Ao final, surgiu outra questão interessante: como entender os dados estatísticos segundo os quais as taxas de suicídio aumentaram nos últimos anos? Apesar das minhas reservas quanto ao uso superficial das pesquisas estatísticas, especialmente quando vinculadas à patologização da vida contemporânea, eu me propus o desafio de pensar o quê poderia explicar o suposto aumento nos casos de suicídio. Novamente, devemos tomar cuidado para não recairmos na estereotipia discutida anteriormente, sobre um passado idílico perdido e um presente vazio de sentido e de afeto. Ainda assim, há um elemento característico da modernidade que se intensificou especialmente nas últimas décadas e possivelmente esteja relacionado ao aumento nas tentativas de suicídio: a mudança na experiência temporal.
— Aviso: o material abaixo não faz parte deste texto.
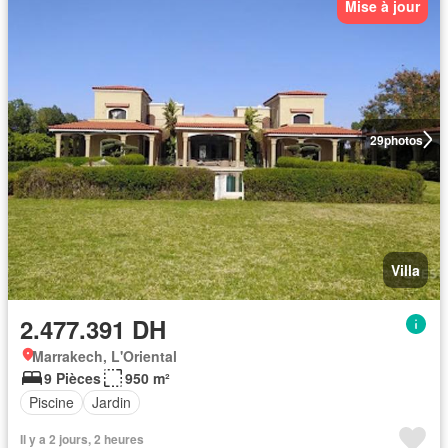
Mise à jour
29
photos
Villa
2.477.391 DH
Marrakech, L'Oriental
9 Pièces
950 m²
Piscine
Jardin
Il y a 2 jours, 2 heures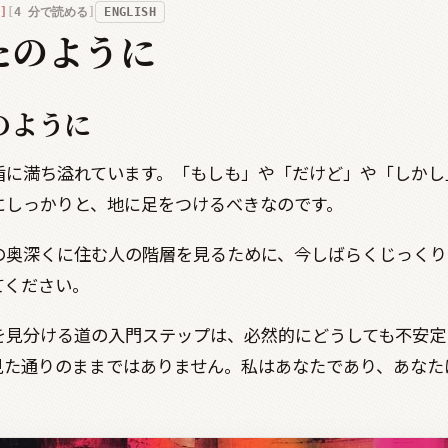
4
分で読める
ENGLISH
たのように
のように
盾に満ち溢れています。「もしも」や「だけど」や「しかし
にしっかりと、地に足をつけるべきなのです。
の奥深くに住む人の階層を見るために、今しばらくじっくり
てください。
を見分ける道の入門ステップは、必然的にどうしても不安定
見た通りのままではありません。私はあなたであり、あなた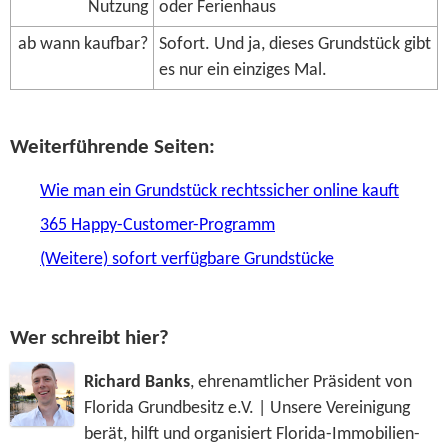
Nutzung
oder Ferienhaus
ab wann kaufbar?
Sofort. Und ja, dieses Grundstück gibt
es nur ein einziges Mal.
Weiterführende Seiten:
Wie man ein Grundstück rechtssicher online kauft
365 Happy-Customer-Programm
(Weitere) sofort verfügbare Grundstücke
Wer schreibt hier?
Richard Banks
, ehrenamtlicher Präsident von
Florida Grundbesitz e.V. | Unsere Vereinigung
berät, hilft und organisiert Florida-Immobilien-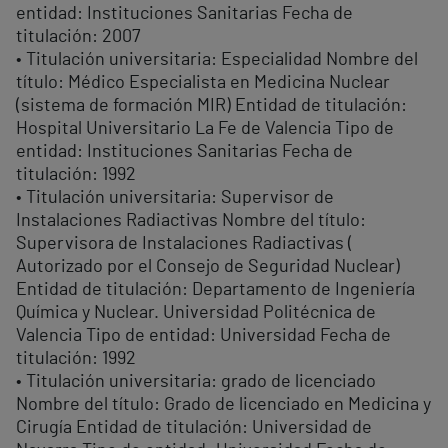
entidad: Instituciones Sanitarias Fecha de
titulación: 2007
• Titulación universitaria: Especialidad Nombre del
título: Médico Especialista en Medicina Nuclear
(sistema de formación MIR) Entidad de titulación:
Hospital Universitario La Fe de Valencia Tipo de
entidad: Instituciones Sanitarias Fecha de
titulación: 1992
• Titulación universitaria: Supervisor de
Instalaciones Radiactivas Nombre del título:
Supervisora de Instalaciones Radiactivas (
Autorizado por el Consejo de Seguridad Nuclear)
Entidad de titulación: Departamento de Ingeniería
Química y Nuclear. Universidad Politécnica de
Valencia Tipo de entidad: Universidad Fecha de
titulación: 1992
• Titulación universitaria: grado de licenciado
Nombre del título: Grado de licenciado en Medicina y
Cirugía Entidad de titulación: Universidad de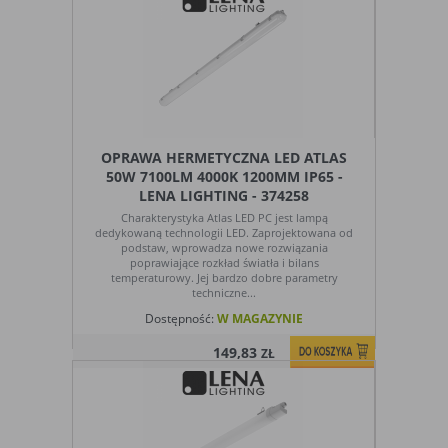
OPRAWA HERMETYCZNA LED ATLAS
50W 7100LM 4000K 1200MM IP65 -
LENA LIGHTING - 374258
Charakterystyka Atlas LED PC jest lampą
dedykowaną technologii LED. Zaprojektowana od
podstaw, wprowadza nowe rozwiązania
poprawiające rozkład światła i bilans
temperaturowy. Jej bardzo dobre parametry
techniczne...
Dostępność:
W MAGAZYNIE
149,83
ZŁ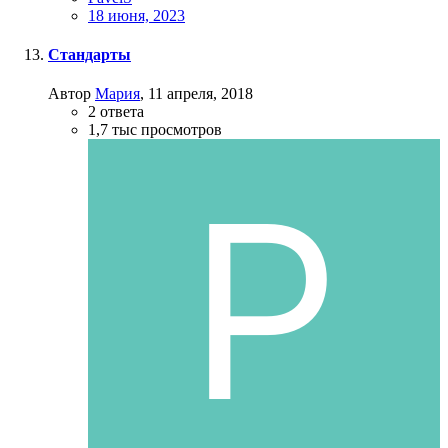
18 июня, 2023
Стандарты
Автор
Мария
,
11 апреля, 2018
2
ответа
1,7 тыс
просмотров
No encontro do Liceu, eu dei o exemplo das cartas. Quando se enviava cartas, era sabido que elas demorariam dias até chegarem a seus destinos, que a pessoa poderia demorar dias para escrever uma resposta, a qual, por sua vez, demoraria mais alguns dias pra chegar. Ou seja, entre os estados de expectativa, preocupação e frustração podiam se passar dias, semanas, um tempo importante para refletir e conferir a devida relevância ao tema em questão. Ao contrário, quando se envia uma mensagem pelo WhatsApp o júbilo ou sofrimento são instantâneos. Uma resposta ruim chega tão rapidamente que não deixa tempo para amadurecer a reação, a qual precisa ser imediata.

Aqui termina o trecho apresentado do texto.